A survey of 1,006 sexually active women aged 16–50 and not intending to conceive was conducted in three Family Planning Victoria clinics in 2011. The questionnaire asked about contraceptive behavior and characteristics associated with contraceptive use. Univariate and multivariate analyses were conducted to assess prevalence of withdrawal use and characteristics associated with reliance solely on this method.


Ninety-six percent of women reported having used some form of contraception in the last three months, most commonly male condoms (67%), the pill (49%) and withdrawal (32%); use of withdrawal was especially common among the youngest women. Of women reporting withdrawal use, 40% relied solely on this method. Eighty percent of sole users of withdrawal were also inconsistent users.
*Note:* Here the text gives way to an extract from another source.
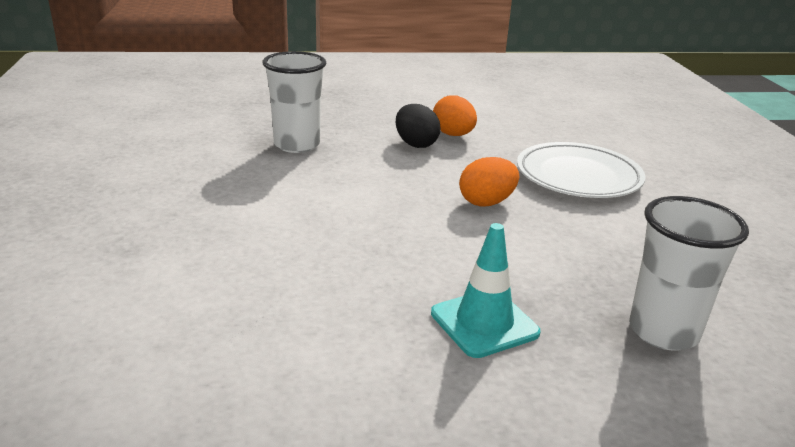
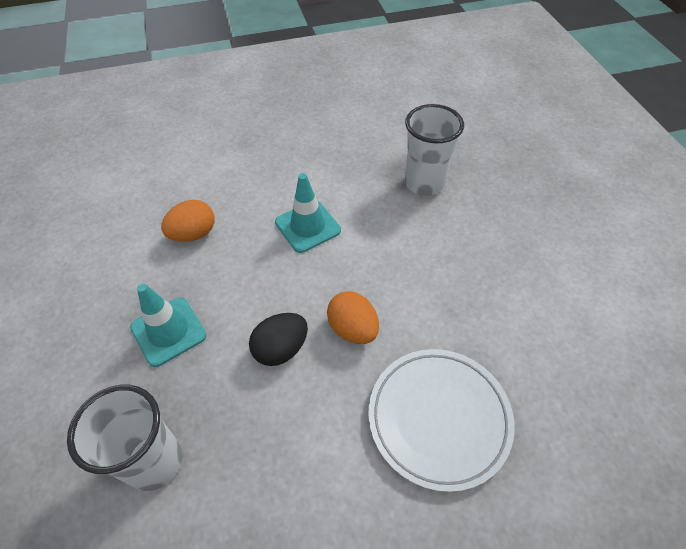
camera: 85 degrees right, 25 degrees up
(333, 214) = (307, 226): none -> turquoise traffic cone
(416, 144) = (463, 264): black egg -> black egg (281, 349)
(453, 135) = (502, 294): orange egg -> orange egg (193, 234)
Women who used only withdrawal had elevated odds of saying that they were dissatisfied with their current method (odds ratio, 1.6), had had more than one partner in the last three months (1.7), had no access to contraceptives when needed (2.4) and found it too inconvenient to use contraceptives (2.1).


Withdrawal use is common, but there is a need for better education on proper use. Health profes-sionals should discuss the risks and benefits of withdrawal, along with those of other methods, when discussing con-traception with their patients. Further research is needed into why women choose withdrawal.